As of now, I have a form people fill out that then generates an email and sends it to me. I take the info, go to the CMS I created, key in (copy and paste) the information in and it goes to the website.

I want to take the form and have it send to a holding table, so I can view the records on the holding table and then just move them over to the live table, if this makes sense, but I'm worried about a hacker being able to dump my tables or causing problems.

On the validate page, after the form is submitted, here is what I have....


if($_SERVER['HTTP_REFERER'] == "http://mysite.com/form"){
foreach ($_POST as $key=>$val){
$_POST[$key] = strip_tags($val);
$_POST[$key] = htmlspecialchars($val);
$_POST[$key] = addslashes($val;)
}

//Do other hygiene and submit to database from here.
}else{
echo "Error";
}


Now I'm mostly just worried about SQL Injections. Someone hacking the database and things like that. How secure does this look?

Check the post I made here (http://www.webdeveloper.com/forum/showthread.php?t=151334)

1. If a hacker has gone to the trouble of form spoofing there's no reason they won't also send along the HTTP Referer headers you are looking for, so you can probably save a nanosecond or two if you don't check the HTTP Referer value.

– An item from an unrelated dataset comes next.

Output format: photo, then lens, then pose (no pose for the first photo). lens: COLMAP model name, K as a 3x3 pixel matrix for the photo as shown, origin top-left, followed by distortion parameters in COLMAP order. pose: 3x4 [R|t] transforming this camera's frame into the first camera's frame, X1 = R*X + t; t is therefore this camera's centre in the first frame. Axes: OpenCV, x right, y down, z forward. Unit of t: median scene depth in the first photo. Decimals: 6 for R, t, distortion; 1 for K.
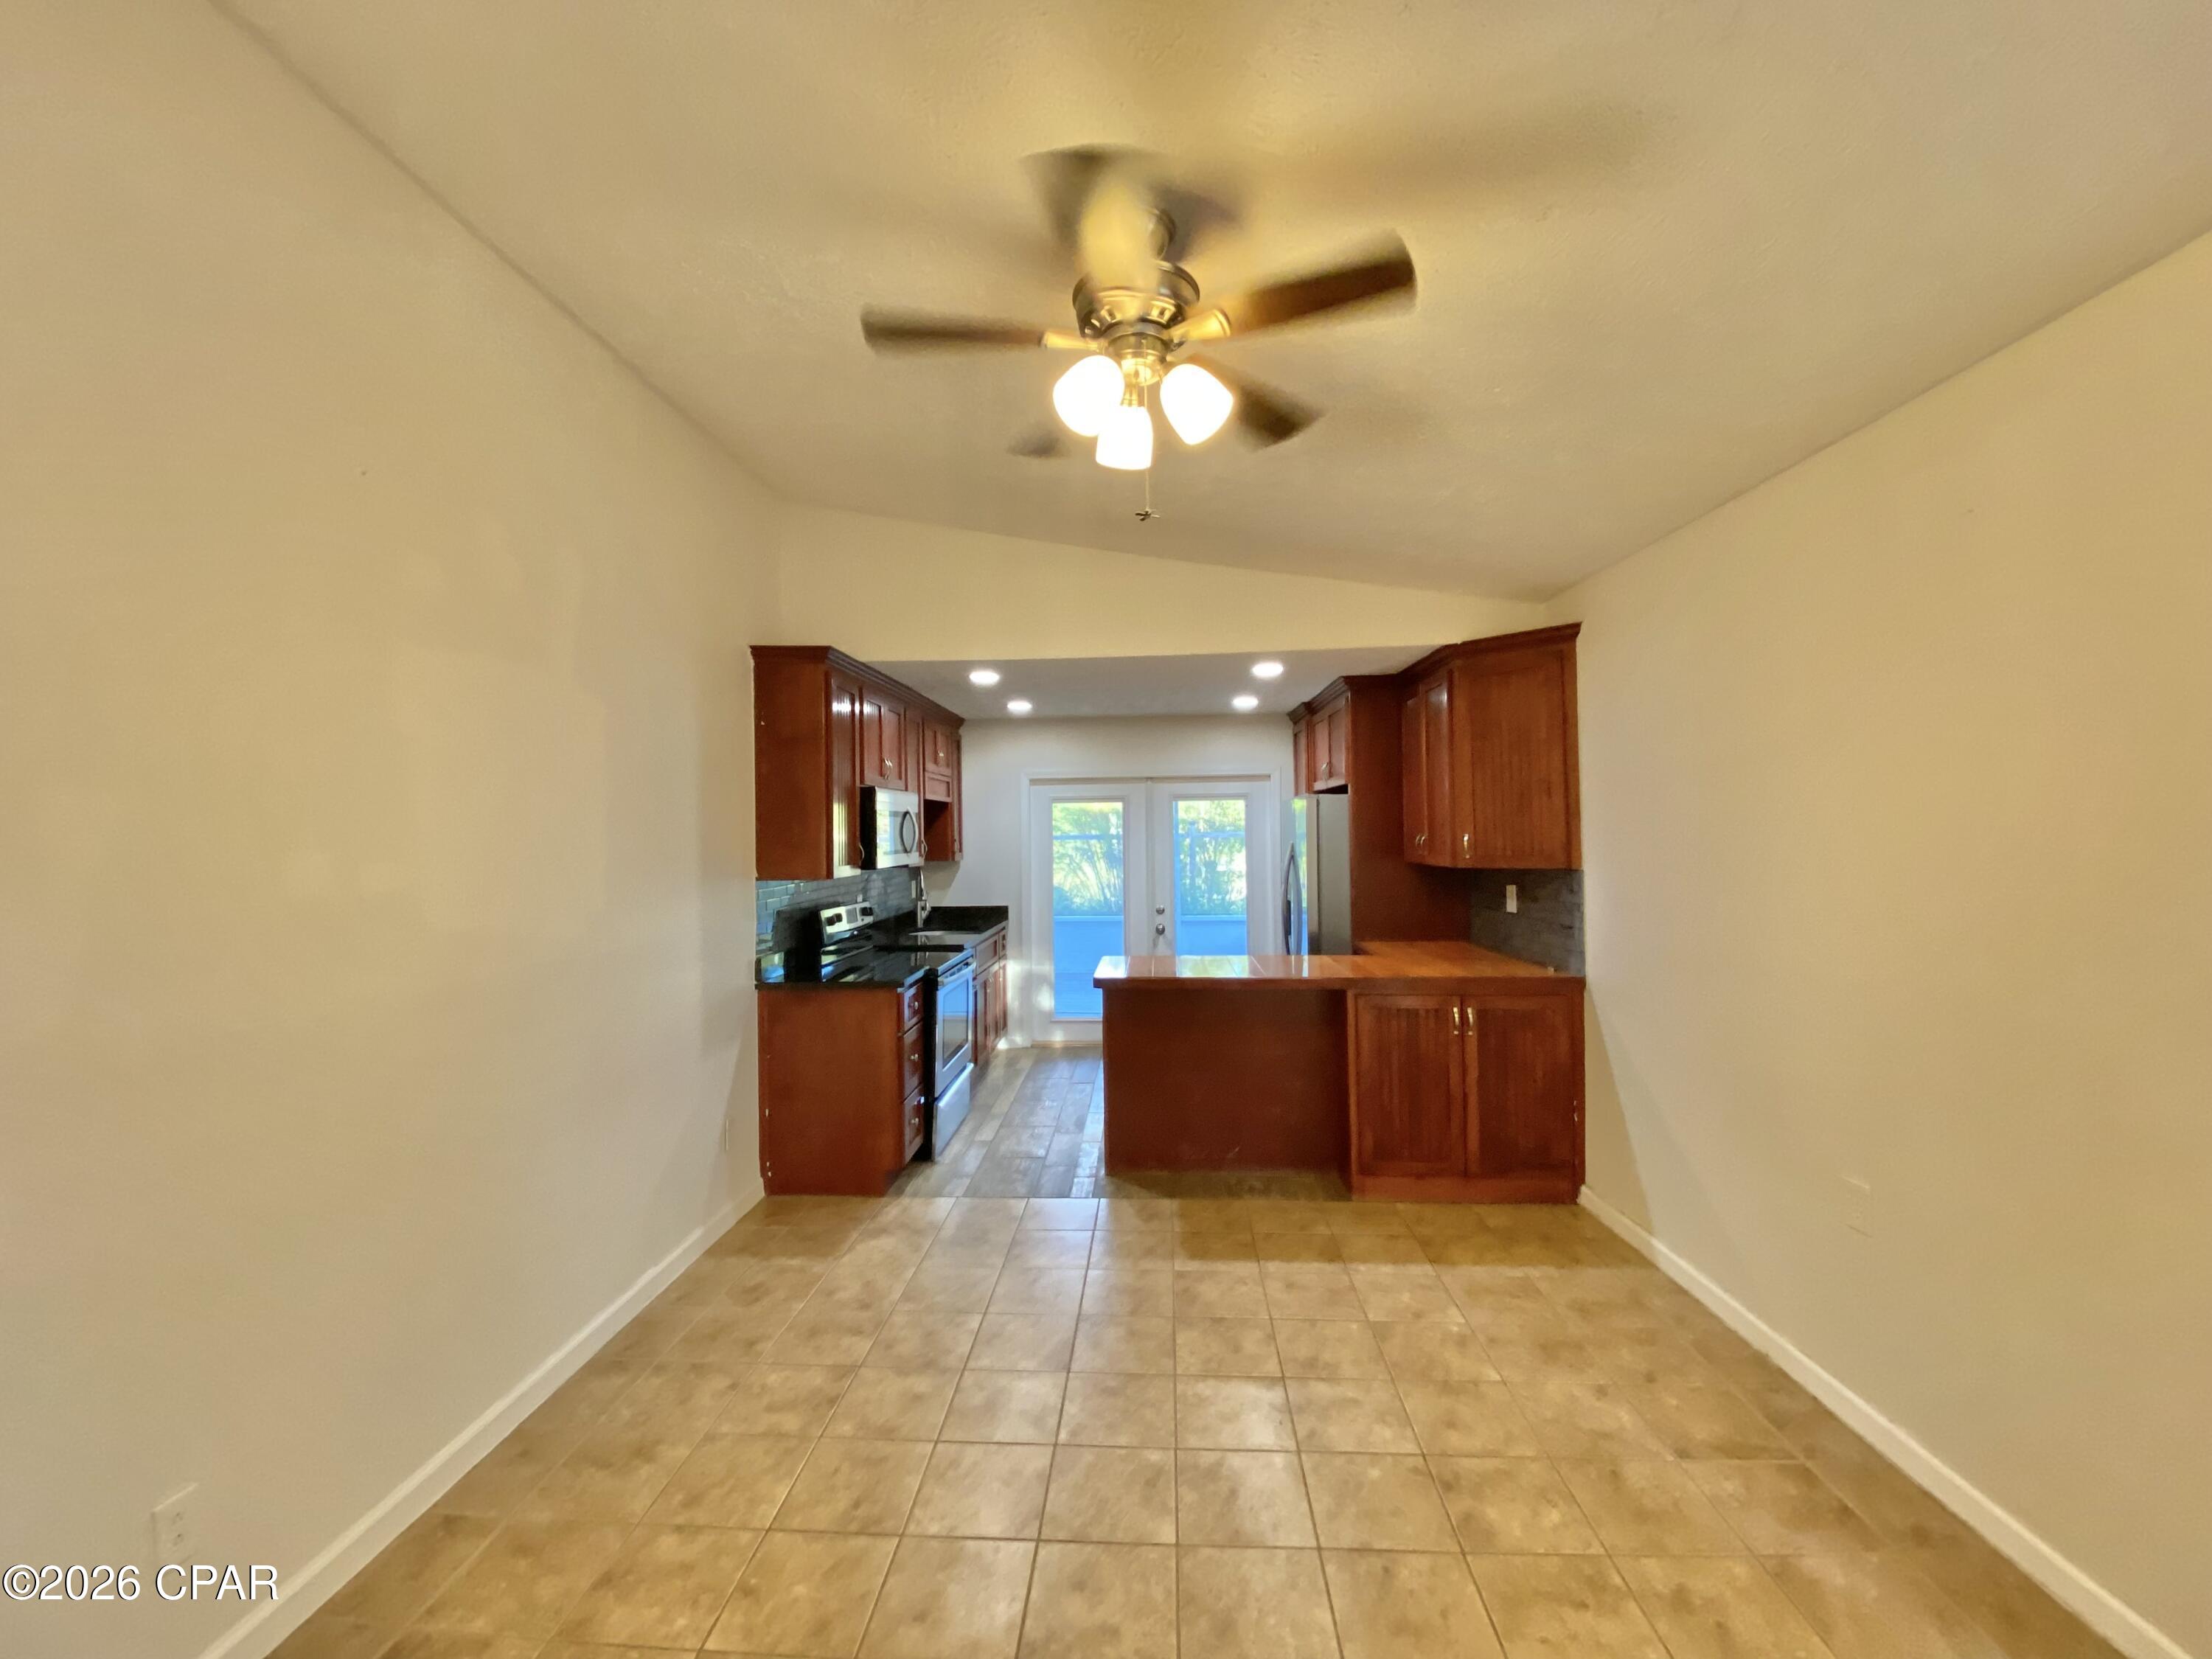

2. Generally, it's best to store the raw version of your data (no strip_tags() or htmlspecialchars()). Though if you are converting all applicable characters to HTML entities there is no real need to use strip_tags() is there?

3. Use mysql_real_escape_string() or your equivalent database function. In GBK, misinterpretation of a multi-byte character by addslashes() results in a slash being passed through and thus leading to a SQL injection vulnerability.

So something like this


if (!empty($_POST))
{
foreach ($_POST as $key => $value)
{
$_POST[$key] = sanitize($value);
}
}
else
{
// No POST Data
}

function sanitize($mixed)
{
if (is_array($mixed))
{
foreach ($mixed as $key => $value)
{
$mixed[$key] = sanitize($value);
}

return $mixed;
}
elseif (ctype_digit($mixed))
{
return (int)$mixed;
}
else
{
return mysql_real_escape_string(htmlspecialchars($mixed, ENT_QUOTES, 'UTF-8'));
}
}

On this line:

return mysql_real_escape_string(htmlspecialchars($mixed, ENT_QUOTES, 'UTF-8'));

Isn't htmlspecialchars() redundant? I thought mysql_real_escape_string took care of everything except % and _.

htmlspecialchars() prevents HTML being displayed on output and is one step towards protecting yourself from XSS attacks. Though if you wish to exclude the htmlspecialchars() call you will still be safe from SQL Injection. Although I'd suggest you use htmlspecialchars() when outputting this data.